Work item:
Return each line of the records holding the string "médicos".

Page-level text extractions
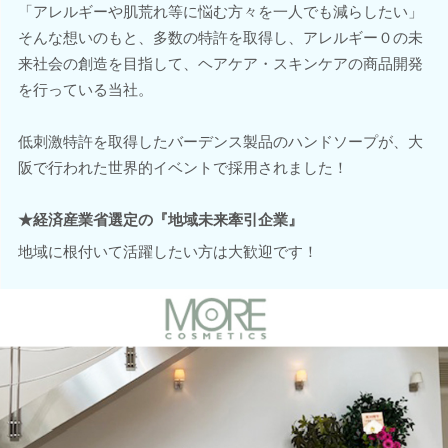
「アレルギーや肌荒れ等に悩む方々を一人でも減らしたい」
そんな想いのもと、多数の特許を取得し、アレルギー０の未
来社会の創造を目指して、ヘアケア・スキンケアの商品開発
を行っている当社。
低刺激特許を取得したバーデンス製品のハンドソープが、大
阪で行われた世界的イベントで採用されました！
★経済産業省選定の『地域未来牽引企業』
地域に根付いて活躍したい方は大歓迎です！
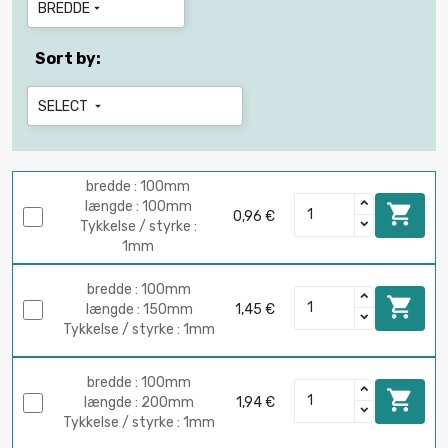
BREDDE

Sort by:
SELECT

bredde : 100mm
længde : 100mm

0,96 €
Tykkelse / styrke :
1mm
bredde : 100mm

længde : 150mm
1,45 €
Tykkelse / styrke : 1mm
bredde : 100mm

længde : 200mm
1,94 €
Tykkelse / styrke : 1mm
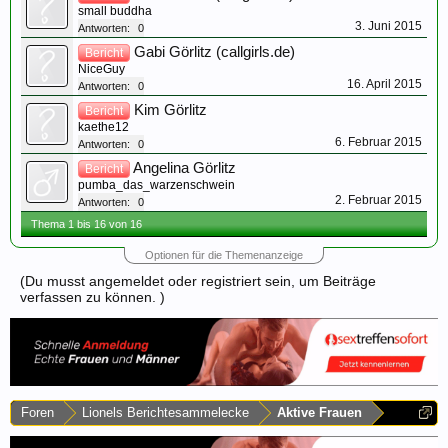
small buddha
3. Juni 2015
Antworten:
0
Gabi Görlitz (callgirls.de)
Bericht
NiceGuy
16. April 2015
Antworten:
0
Kim Görlitz
Bericht
kaethe12
6. Februar 2015
Antworten:
0
Angelina Görlitz
Bericht
pumba_das_warzenschwein
2. Februar 2015
Antworten:
0
Thema 1 bis 16 von 16
Optionen für die Themenanzeige
(Du musst angemeldet oder registriert sein, um Beiträge
verfassen zu können. )
Foren
Lionels Berichtesammelecke
Aktive Frauen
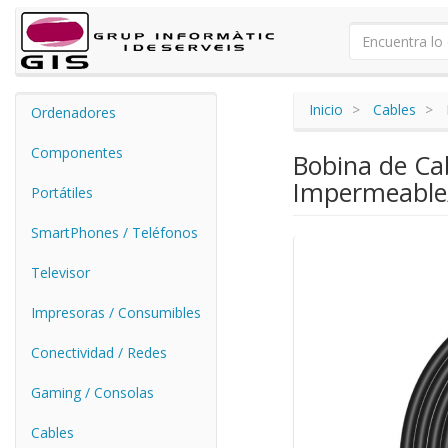
Inicio
Cables
Ordenadores
Componentes
Bobina de Ca
Impermeable
Portátiles
SmartPhones / Teléfonos
Televisor
Impresoras / Consumibles
Conectividad / Redes
Gaming / Consolas
Cables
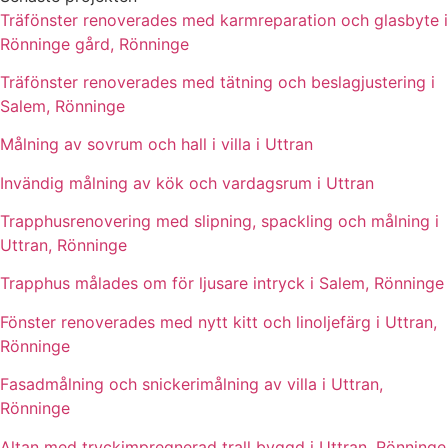
Träfönster renoverades med karmreparation och glasbyte i
Rönninge gård, Rönninge
Träfönster renoverades med tätning och beslagjustering i
Salem, Rönninge
Målning av sovrum och hall i villa i Uttran
Invändig målning av kök och vardagsrum i Uttran
Trapphusrenovering med slipning, spackling och målning i
Uttran, Rönninge
Trapphus målades om för ljusare intryck i Salem, Rönninge
Fönster renoverades med nytt kitt och linoljefärg i Uttran,
Rönninge
Fasadmålning och snickerimålning av villa i Uttran,
Rönninge
Altan med tryckimpregnerad trall byggd i Uttran, Rönninge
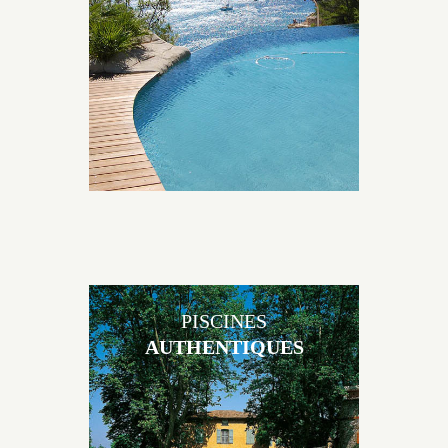
originales, elles s’intègrent parfaitement à leur
environnement grâce à un jeu de volume et de
matière sur-mesure conçu par notre bureau d’étude
spécialisé.
PISCINES
AUTHENTIQUES
Les piscines en béton authentiques Jacques Brens se
démarquent par la noblesse des matériaux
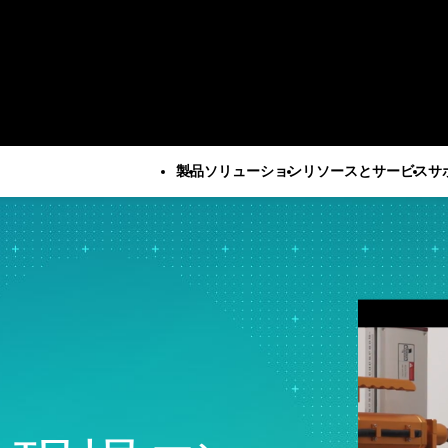
製品
ソリューション
リソースとサービス
サ
すべての製品
技術サポート
会社
すべてのリソースとサービス
Minitab Solution Center
サブスクリプシ
企業情報
重要な能力
リソース
産業ソリューション
サービス
Minitab Statistical
ティベーション
リーダー
自動データ収集
ケーススタディ
学術・教育
トレーニ
Software
Minitab Quick S
パートナ
高度な実験計画
ブログ
建設
展開
Minitab Connect
トレーニング
採用情報
継続的改善
電子書籍とホワイトペーパ
エネルギー・天然資源
自習型学
Minitab Model Ops
インストールの
お問い合
データ統合とデータ準備
ー
政府・公共部門
社会人教
Minitab Education Hub
サポート動画
ニュース
ダイアグラム作成とマイン
データセット
医療
コンサル
Minitab Engage
サポートドキュ
Minita
ドマップ作成
ウェビナーとイベント
保険
Minitab Workspace
ソフトウェアの
デジタルツイン
Education Hub
製造産業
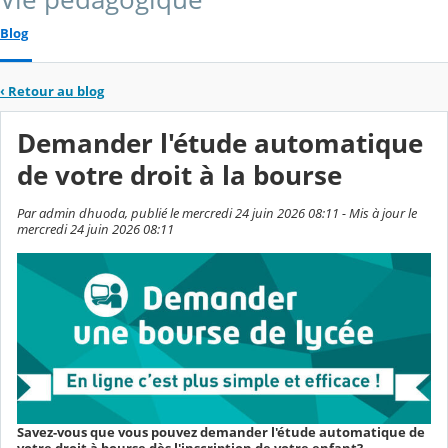
Blog
‹
Retour au blog
Demander l'étude automatique
de votre droit à la bourse
Par admin dhuoda, publié le mercredi 24 juin 2026 08:11 - Mis à jour le
mercredi 24 juin 2026 08:11
Savez-vous que vous pouvez demander l'étude automatique de
votre droit à bourse dès l'inscription de votre enfant?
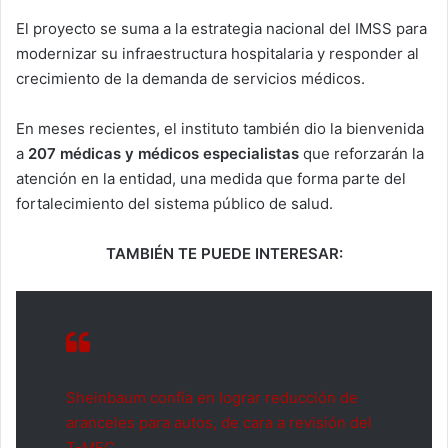
El proyecto se suma a la estrategia nacional del IMSS para
modernizar su infraestructura hospitalaria y responder al
crecimiento de la demanda de servicios médicos.
En meses recientes, el instituto también dio la bienvenida
a
207 médicas y médicos especialistas
que reforzarán la
atención en la entidad, una medida que forma parte del
fortalecimiento del sistema público de salud.
TAMBIÉN TE PUEDE INTERESAR:
Sheinbaum confía en lograr reducción de
aranceles para autos, de cara a revisión del
T-MEC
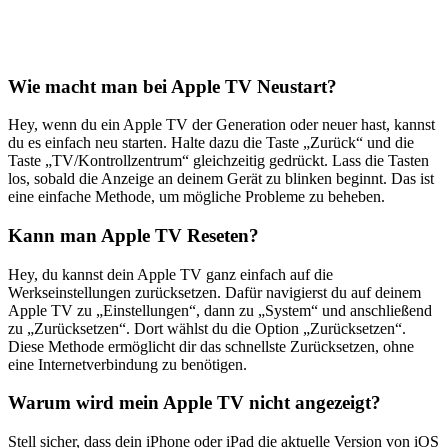
Wie macht man bei Apple TV Neustart?
Hey, wenn du ein Apple TV der Generation oder neuer hast, kannst
du es einfach neu starten. Halte dazu die Taste „Zurück“ und die
Taste „TV/Kontrollzentrum“ gleichzeitig gedrückt. Lass die Tasten
los, sobald die Anzeige an deinem Gerät zu blinken beginnt. Das ist
eine einfache Methode, um mögliche Probleme zu beheben.
Kann man Apple TV Reseten?
Hey, du kannst dein Apple TV ganz einfach auf die
Werkseinstellungen zurücksetzen. Dafür navigierst du auf deinem
Apple TV zu „Einstellungen“, dann zu „System“ und anschließend
zu „Zurücksetzen“. Dort wählst du die Option „Zurücksetzen“.
Diese Methode ermöglicht dir das schnellste Zurücksetzen, ohne
eine Internetverbindung zu benötigen.
Warum wird mein Apple TV nicht angezeigt?
Stell sicher, dass dein iPhone oder iPad die aktuelle Version von iOS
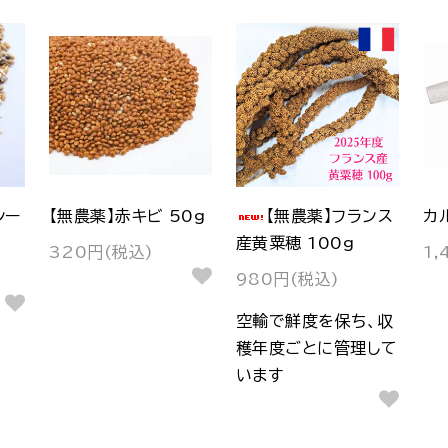
シー
【無農薬】赤キビ 50g
【無農薬】フランス
カ
産黄粟穂 100g
320円(税込)
1,
980円(税込)
空輸で鮮度を保ち、収
穫年度ごとに管理して
います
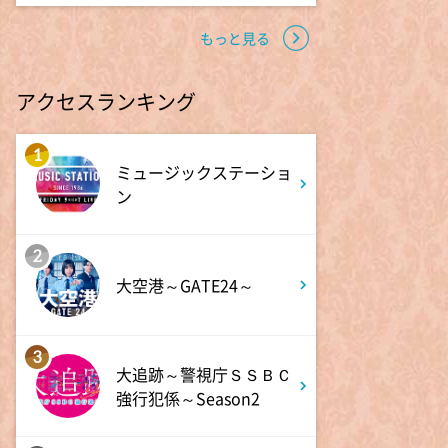
10:24
よる
もっと見る
サタデーステーション
アクセスランキング
10:52
よる
私の幸福時間
1
ミュージックステーショ
ン
10:56
よる
港時間
2
大空港～GATE24～
11:00
よる
熱闘甲子園 涙は、強さにな
3
る。
大追跡～警視庁ＳＳＢＣ
強行犯係～Season2
11:30
よる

Exercise output:
crecimiento de la demanda de servicios médicos.
207 médicas y médicos especialistas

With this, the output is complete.